* _Assignment_: Every line below that holds the string "pyautogui" should be copied.

* _Data extract_:
►
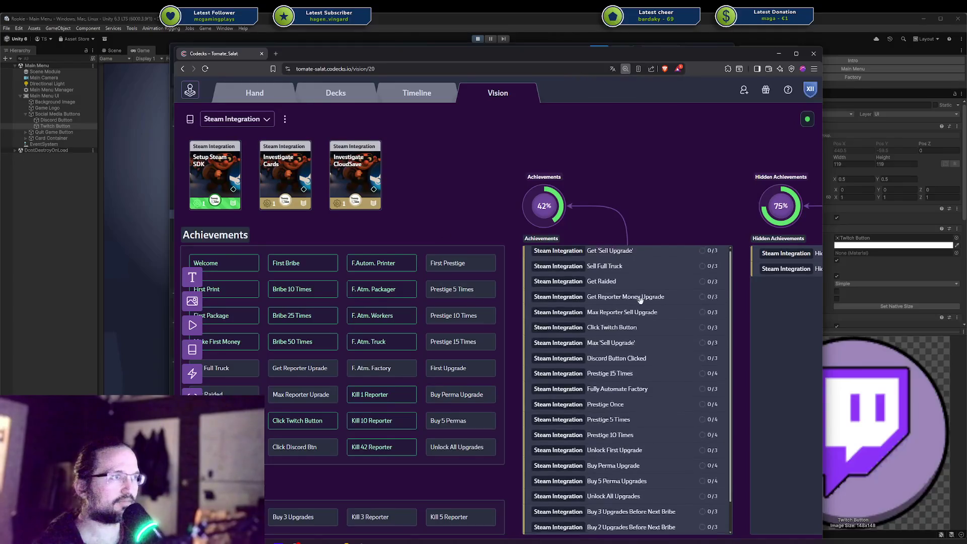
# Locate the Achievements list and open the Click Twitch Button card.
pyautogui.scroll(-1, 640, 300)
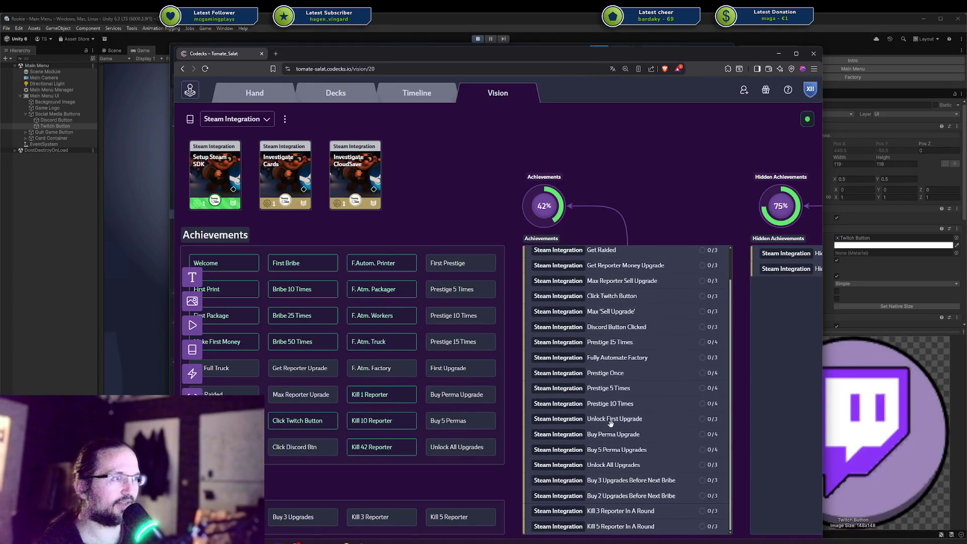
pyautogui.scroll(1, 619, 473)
◄
►
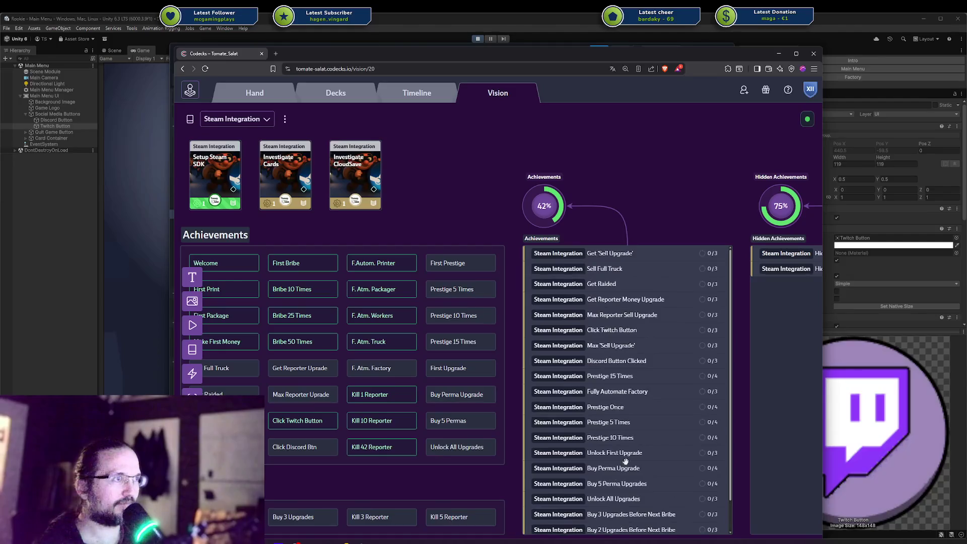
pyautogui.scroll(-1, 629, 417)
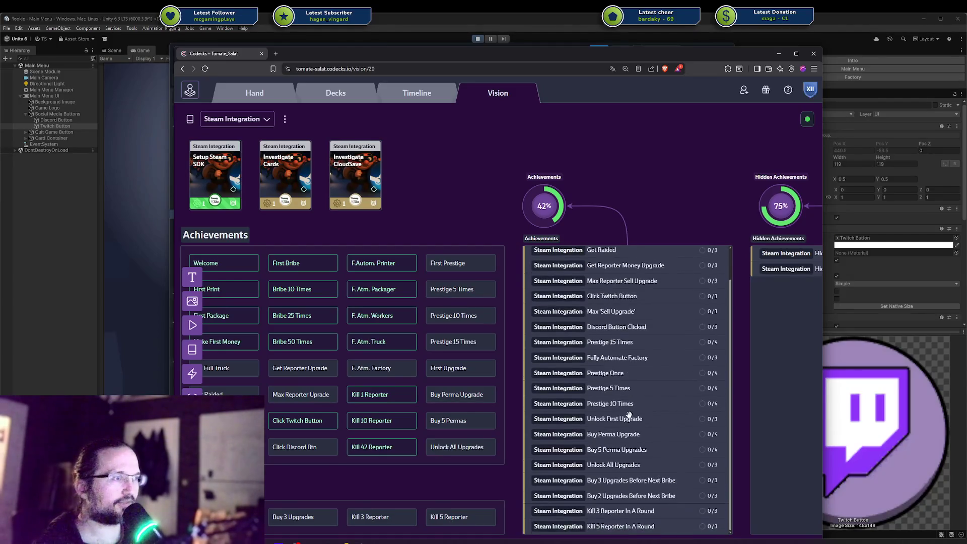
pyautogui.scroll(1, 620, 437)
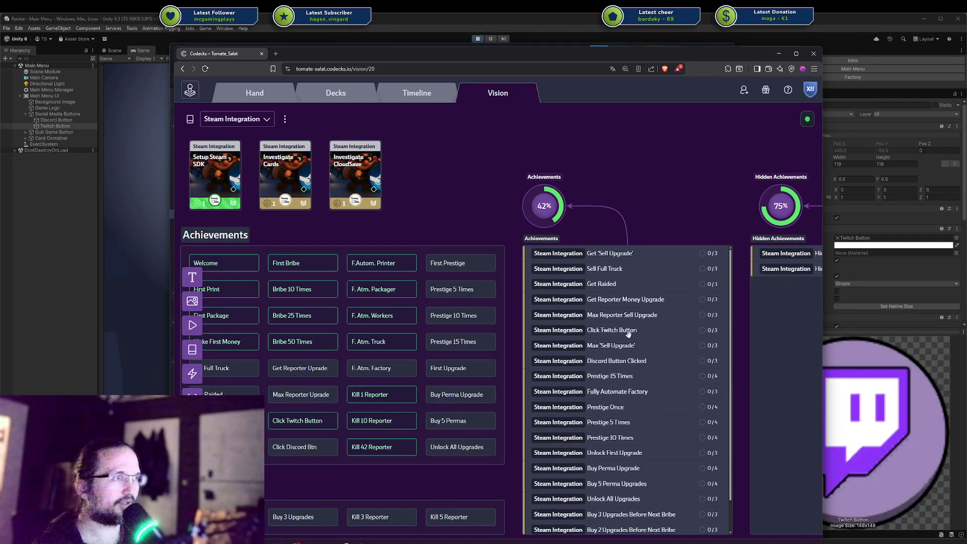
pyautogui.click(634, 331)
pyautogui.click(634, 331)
◄
* _Output of the exercise_:
pyautogui.scroll(-1, 640, 300)
pyautogui.scroll(1, 619, 473)
pyautogui.scroll(-1, 629, 417)
pyautogui.scroll(1, 620, 437)
pyautogui.click(634, 331)
pyautogui.click(634, 331)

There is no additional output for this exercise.